# New to Birds, Eager to learn - HELP!



## Cooper113 (Mar 10, 2015)

We brought Cooper home in March and he is now just over four months old. A great pup, happy, yearns for affection, we couldnt be happier! 8)

I don't know much about hunting or field work but would love to get Coop involved so he can reach his full potential. He is excelling through his Puppy Kindergarden class and I'd like to roll him right into something related to Birds ASAP. 

Ideally, I would like to work and learn WITH him on the weekends from an experienced V trainer (that last part is a must). I'm not getting into this to hunt, I'm getting into this to be with my dog and bond and learn and work together. Does something like this exist? We are located in Morris County, NJ (Wharton to be specific) and saw Indian Creek Kennels as a starting point (Gary comes highly reccomended from everything I've read). I am in the process of reaching out, but looking for mutliple places and people so I can compare. 

I know there have been similar topics, which I have read, but I am looking to be taught alongside my pup, which I havent come across yet. Hoping someone here can help, as you have taught me so much already!!


----------



## texasred (Jan 29, 2012)

Not sure how close they are to you, but the Vizsla Club of Northern New Jersey is having a fun day in June. Not only are they fun, but you can get some first hand information on trainers.


----------



## Cooper113 (Mar 10, 2015)

Thanks TexasRed! I will be going to the Fun Day on June 7th - looking forward to it! 

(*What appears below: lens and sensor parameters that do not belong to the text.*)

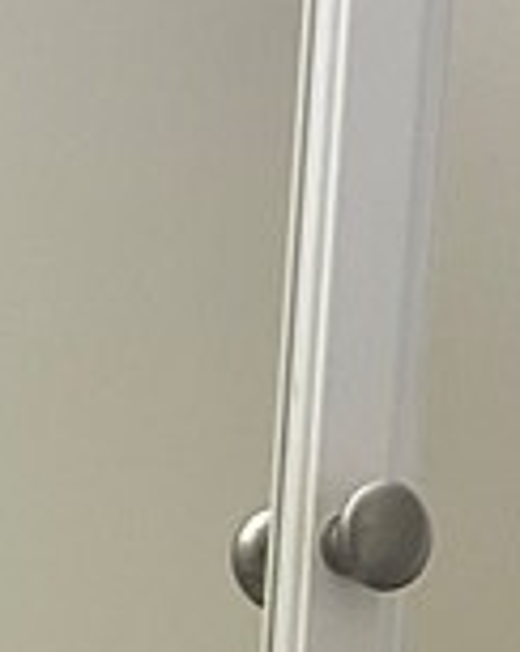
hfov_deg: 8.1
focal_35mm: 190
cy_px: 1632
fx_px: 3662
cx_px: 226
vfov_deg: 9.0
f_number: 1.8
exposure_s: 1/120
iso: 64
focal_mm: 3
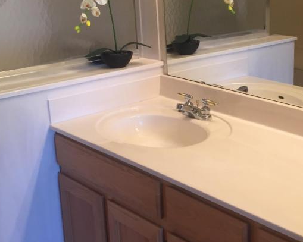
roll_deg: +0.3
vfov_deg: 26.7
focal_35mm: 57
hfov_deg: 32.0
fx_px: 511
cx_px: 248
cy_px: 111
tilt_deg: -16.7
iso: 64
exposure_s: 1/30
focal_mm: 4.15
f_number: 2.2
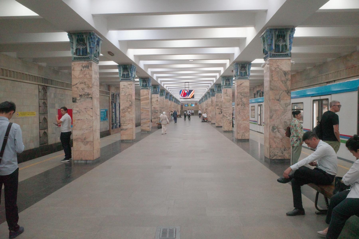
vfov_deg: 46.4
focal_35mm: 28
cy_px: 120
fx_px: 279
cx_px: 180
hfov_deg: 65.5
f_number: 11
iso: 6400
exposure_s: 1/60
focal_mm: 18.3
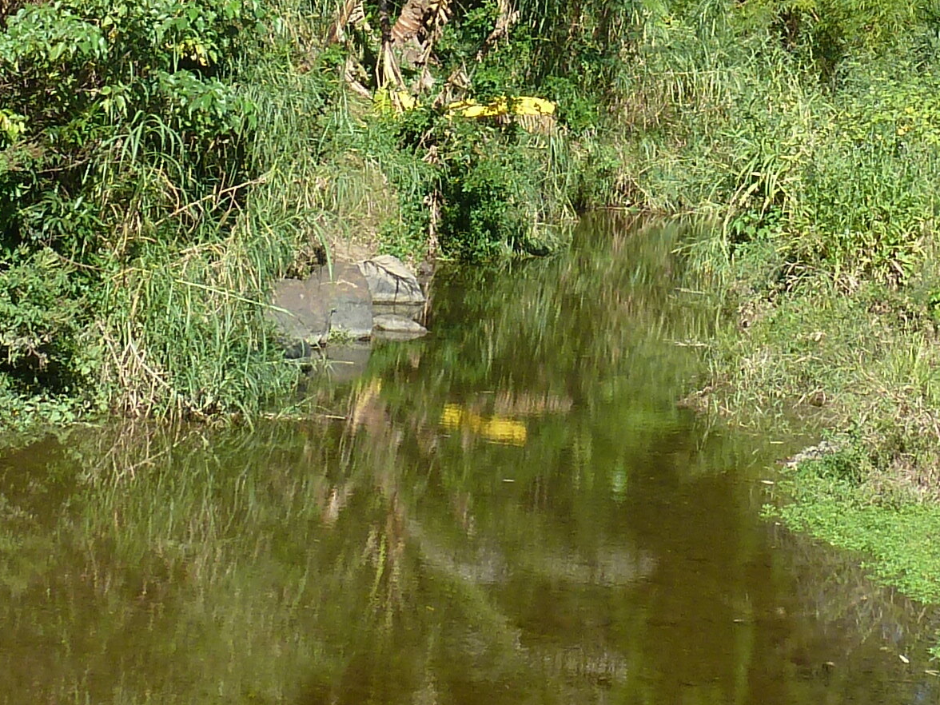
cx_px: 633
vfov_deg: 12.2
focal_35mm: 119
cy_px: -102
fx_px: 3231
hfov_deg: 16.5
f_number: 4
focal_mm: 5.7
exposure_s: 1/320
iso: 80
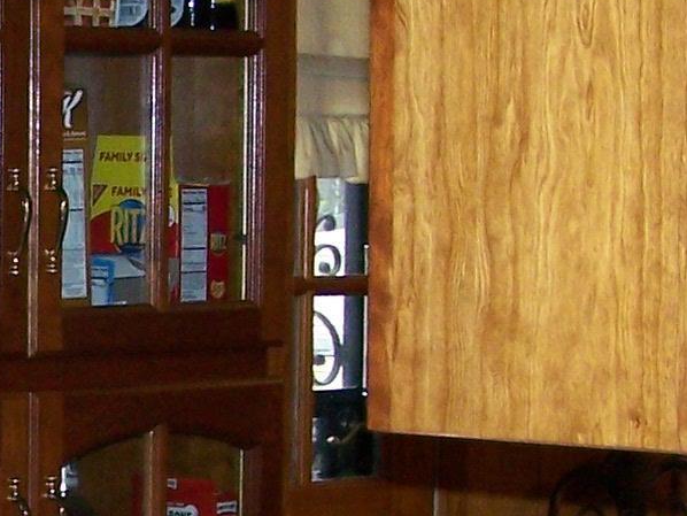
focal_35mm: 180
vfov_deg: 8.2
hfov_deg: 10.6
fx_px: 3574
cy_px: 471
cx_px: -368
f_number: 2.8
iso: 160
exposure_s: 1/60
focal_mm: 6.3
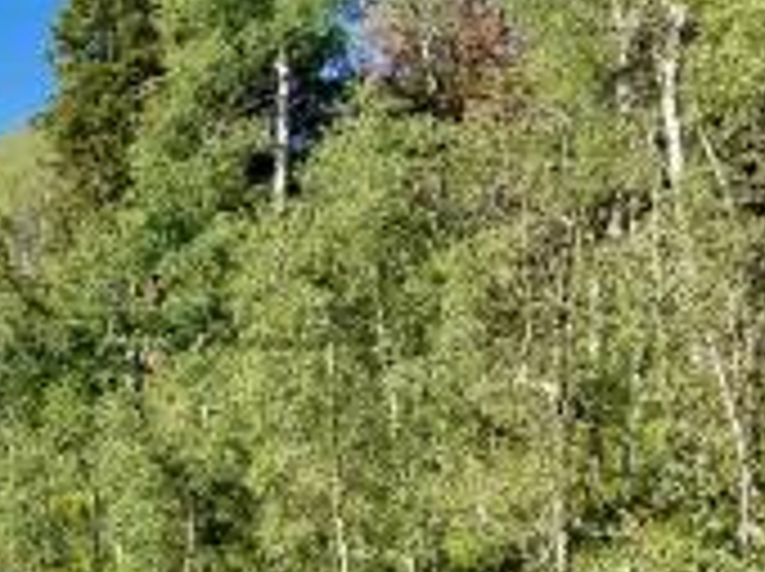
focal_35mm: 98
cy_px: 712
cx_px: -432
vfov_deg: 14.5
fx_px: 2163
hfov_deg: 17.7
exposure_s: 1/1512
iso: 50
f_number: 1.7
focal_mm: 4.2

Does anyone else have reccos for trainers that I could work alongside Cooper learning as we go? 

Excited to touch base with new V owners in June nonetheless.


----------



## R E McCraith (Nov 24, 2011)

Coop - as you move forward with the pup - have the trainer break 2 bird then gun - @ hunt tests & trials you can have a designated shooter - after all the hard work - 2 hand is the finale reward 4 the pup !!!!!!!


----------



## einspänner (Sep 8, 2012)

Sorry I don't know of any trainers up that way, but as a fellow newbie I found my local NAVHDA chapter and Martha Greenlee's blog http://steadywithstyle.com/ and her book Training with Mo very helpful. I'd try emailing someone at your regional vizsla club for trainer recommendations. 

Good luck with everything! It's a real treat watching them work.


----------